Fuentes oficiales indican que el objetivo de LLA es emitir dictamen del Presupuesto 2026 el lunes 15 o martes 16 de diciembre para poder aprobarlo en el recinto de Diputados antes de Navidad.
El oficialismo cuenta con el apoyo de bloques aliados como el PRO, UCR, MID, y bancadas provinciales, incluyendo a legisladores de Innovación Federal (donde reportan los mandatarios de Salta, Misiones y Río Negro). Si el Presupuesto es sancionado en la Cámara Baja el miércoles 17, el trámite continuaría en el Senado con la esperanza de convertirlo en ley antes de fin de año.
Este avance se da gracias a las negociaciones lideradas por Diego Santilli (Ministro del Interior), quien mantuvo casi 20 encuentros con gobernadores, incluso con figuras peronistas y aliadas del kirchnerismo. El consenso es que a «nadie le conviene que no haya Presupuesto,» ya que el Gobierno lleva dos años operando con el Presupuesto 2023 prorrogado, lo que le permite reasignar partidas de forma discrecional.
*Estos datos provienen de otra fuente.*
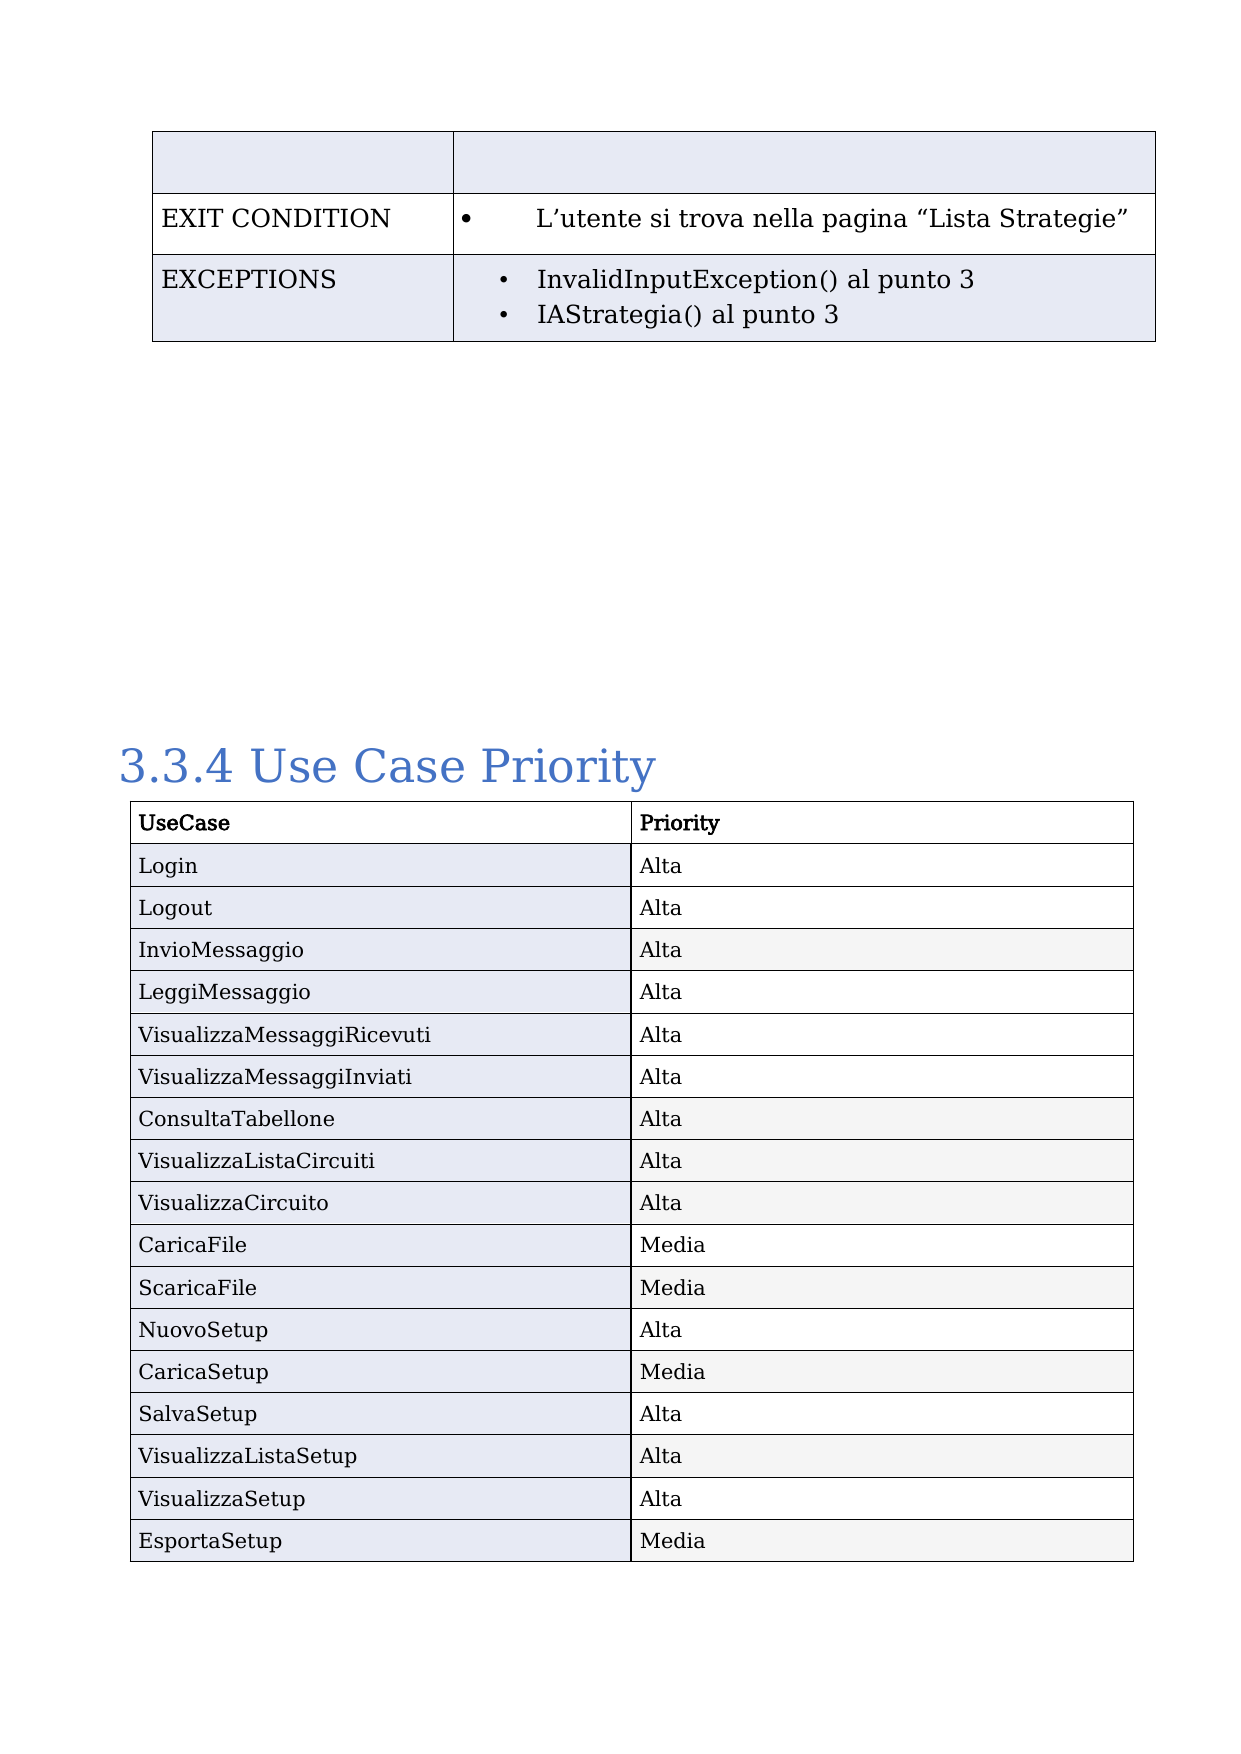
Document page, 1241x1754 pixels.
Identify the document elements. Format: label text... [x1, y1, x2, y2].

table_cell NuovoSetup [131, 1309, 630, 1350]
table_cell Alta [632, 887, 1133, 928]
table_cell Alta [632, 1056, 1133, 1097]
table_cell L’utente si trova nella pagina “Lista Strategie” [454, 194, 1155, 254]
table_cell VisualizzaListaCircuiti [131, 1140, 630, 1181]
table_cell VisualizzaMessaggiInviati [131, 1056, 630, 1097]
table_cell Alta [632, 1182, 1133, 1223]
table_cell Alta [632, 844, 1133, 886]
table_cell Login [131, 844, 630, 886]
table_cell VisualizzaListaSetup [131, 1435, 630, 1477]
table_cell EXIT CONDITION [153, 194, 453, 254]
table_cell Media [632, 1520, 1133, 1561]
table_cell Alta [632, 1478, 1133, 1519]
table_cell Media [632, 1225, 1133, 1266]
table_cell Alta [632, 1140, 1133, 1181]
table_cell Alta [632, 1309, 1133, 1350]
table_cell [454, 132, 1155, 193]
table_cell [153, 132, 453, 193]
table_header Priority [632, 802, 1133, 843]
table_cell CaricaFile [131, 1225, 630, 1266]
table_cell LeggiMessaggio [131, 971, 630, 1012]
table_cell ConsultaTabellone [131, 1098, 630, 1139]
table_cell Alta [632, 971, 1133, 1012]
table_cell Logout [131, 887, 630, 928]
table_cell SalvaSetup [131, 1393, 630, 1434]
table_cell VisualizzaSetup [131, 1478, 630, 1519]
table_cell InvalidInputException() al punto 3 IAStrategia() al punto 3 [454, 255, 1155, 341]
table_cell EsportaSetup [131, 1520, 630, 1561]
table_cell Alta [632, 1014, 1133, 1055]
subtitle 3.3.4 Use Case Priority [118, 737, 1122, 792]
table_cell Media [632, 1351, 1133, 1392]
table_cell ScaricaFile [131, 1267, 630, 1308]
table_cell Alta [632, 1393, 1133, 1434]
table_cell Alta [632, 1435, 1133, 1477]
table_cell InvioMessaggio [131, 929, 630, 970]
table_cell EXCEPTIONS [153, 255, 453, 341]
table_cell Alta [632, 929, 1133, 970]
table_cell CaricaSetup [131, 1351, 630, 1392]
table_cell Media [632, 1267, 1133, 1308]
table_cell VisualizzaCircuito [131, 1182, 630, 1223]
table_cell Alta [632, 1098, 1133, 1139]
table_header UseCase [131, 802, 631, 843]
table_cell VisualizzaMessaggiRicevuti [131, 1014, 630, 1055]
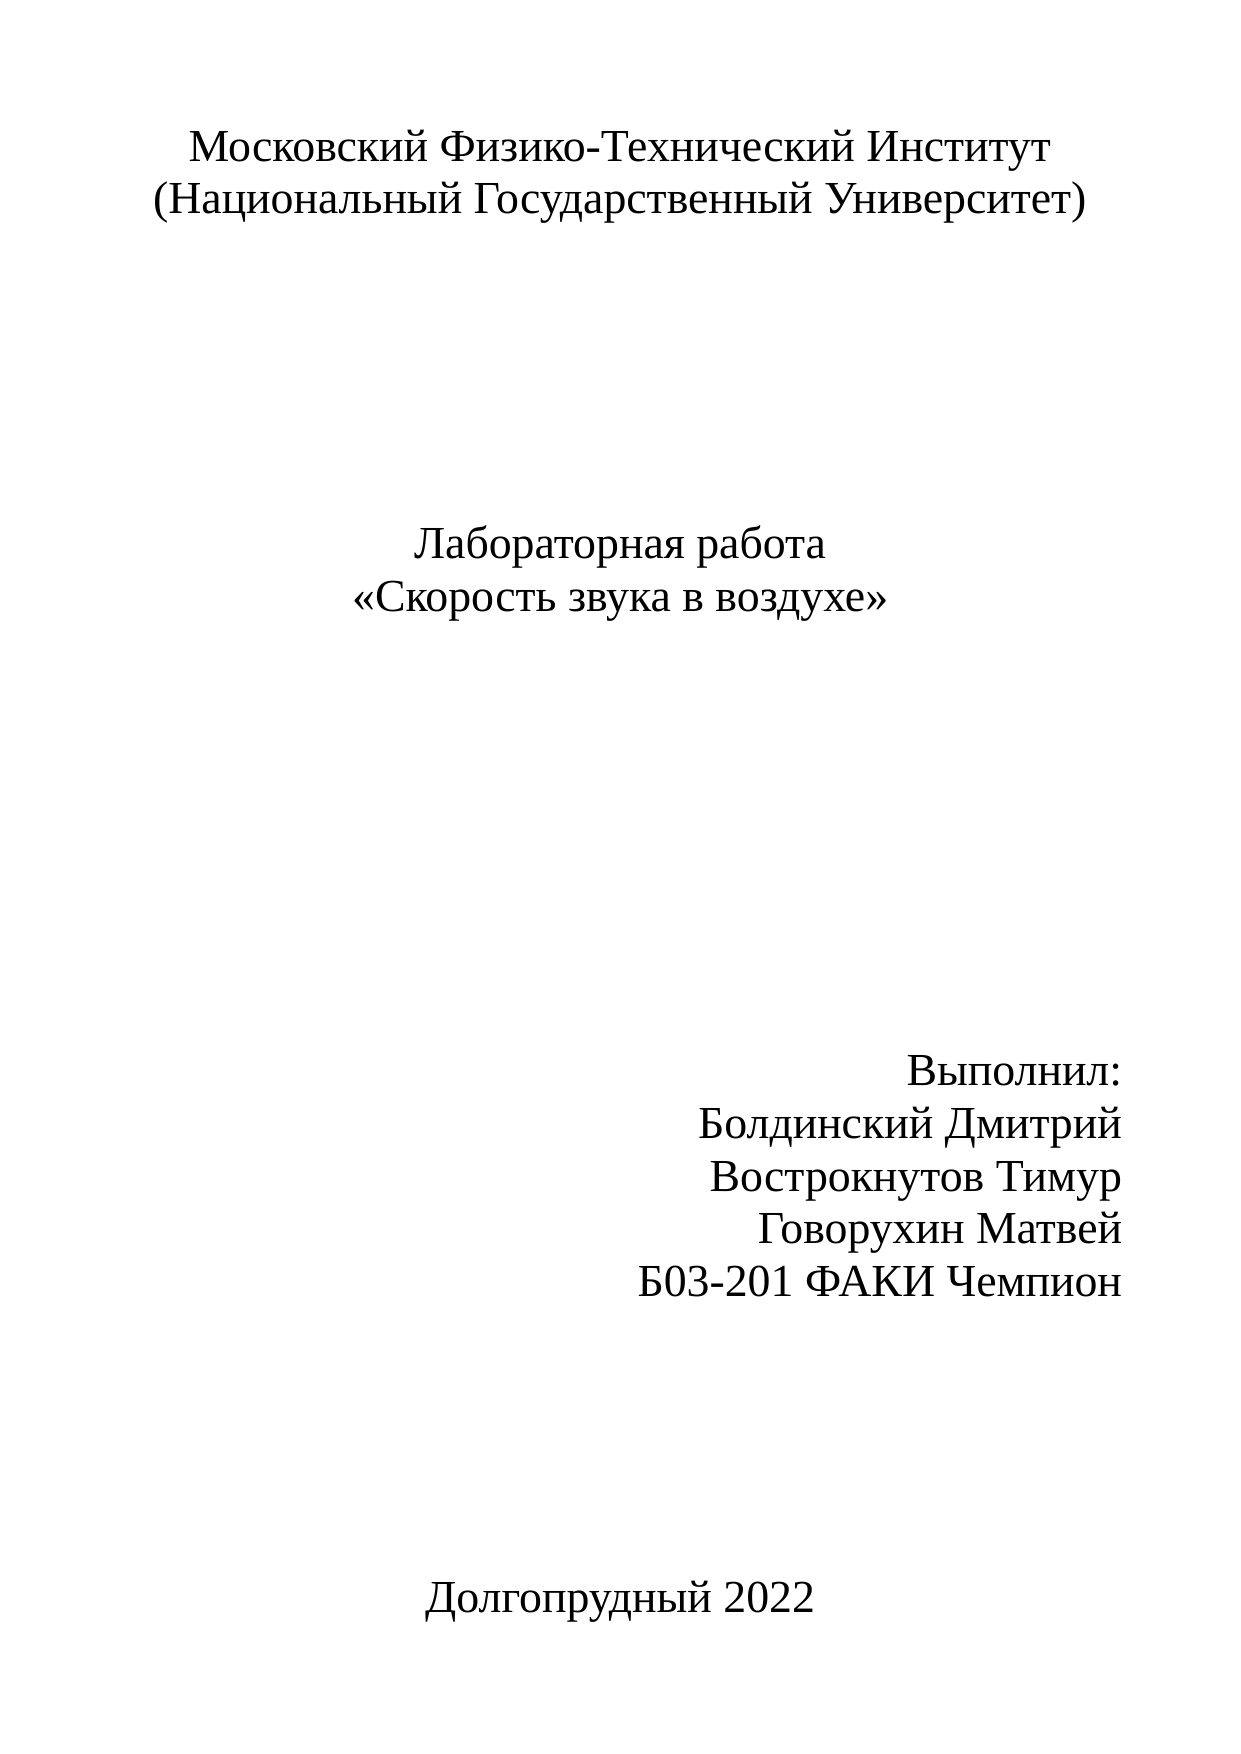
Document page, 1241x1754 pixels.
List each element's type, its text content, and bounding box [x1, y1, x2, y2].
Faltan consensos en la reforma laboral
A diferencia del Presupuesto, la reforma laboral es el foco de las tensiones. El proyecto, que será presentado formalmente el próximo martes en el marco del Consejo de Mayo, genera amplio rechazo en la Confederación General del Trabajo (CGT), que critica los puntos referidos al derecho a huelga y a las cajas sindicales.
Aunque el Ejecutivo acelera para aprobar la reforma antes de fin de año, los tiempos en las sesiones extraordinarias no son suficientes para un debate profundo, y el Poder Ejecutivo podría tener que prorrogar la convocatoria.
La reforma, que ingresaría por el Senado, busca modificar aspectos clave:
- Salarios e Indemnizaciones: La indemnización tradicional podría ser reemplazada por fondos o seguros sectoriales de cese laboral. Se excluirían del cálculo pagos extraordinarios, premios y gratificaciones.
- Flexibilidad: Se terminaría con el pago de horas extra para utilizar un banco de horas que compense mayores jornadas con otras más cortas (en acuerdo con el empleador).
- Salarios «Dinámicos»: Se podrán pactar salarios en pesos u otra moneda extranjera, o incluso a cambio de alimentos y especias, o fijarlos por productividad.
- Límites a Juicios: Las indemnizaciones tendrían una tasa de interés limitada al 3% anual.
- Monotributo: La contratación a través de facturas no presumirá automáticamente la existencia de un contrato de trabajo.
- Derecho a Huelga: Se busca limitar el derecho al declarar servicios esenciales a la radio y TV, fabricación de alimentos, actividades industriales, vuelos comerciales, transporte terrestre, servicios bancarios y producción de bienes para exportación, entre otros.
El hermetismo sobre la letra chica de la reforma ha generado dudas incluso entre los gobernadores, quienes, a diferencia de la CGT (que se reunió con gobernadores de Provincias Unidas), no tuvieron voz ni voto en su confección.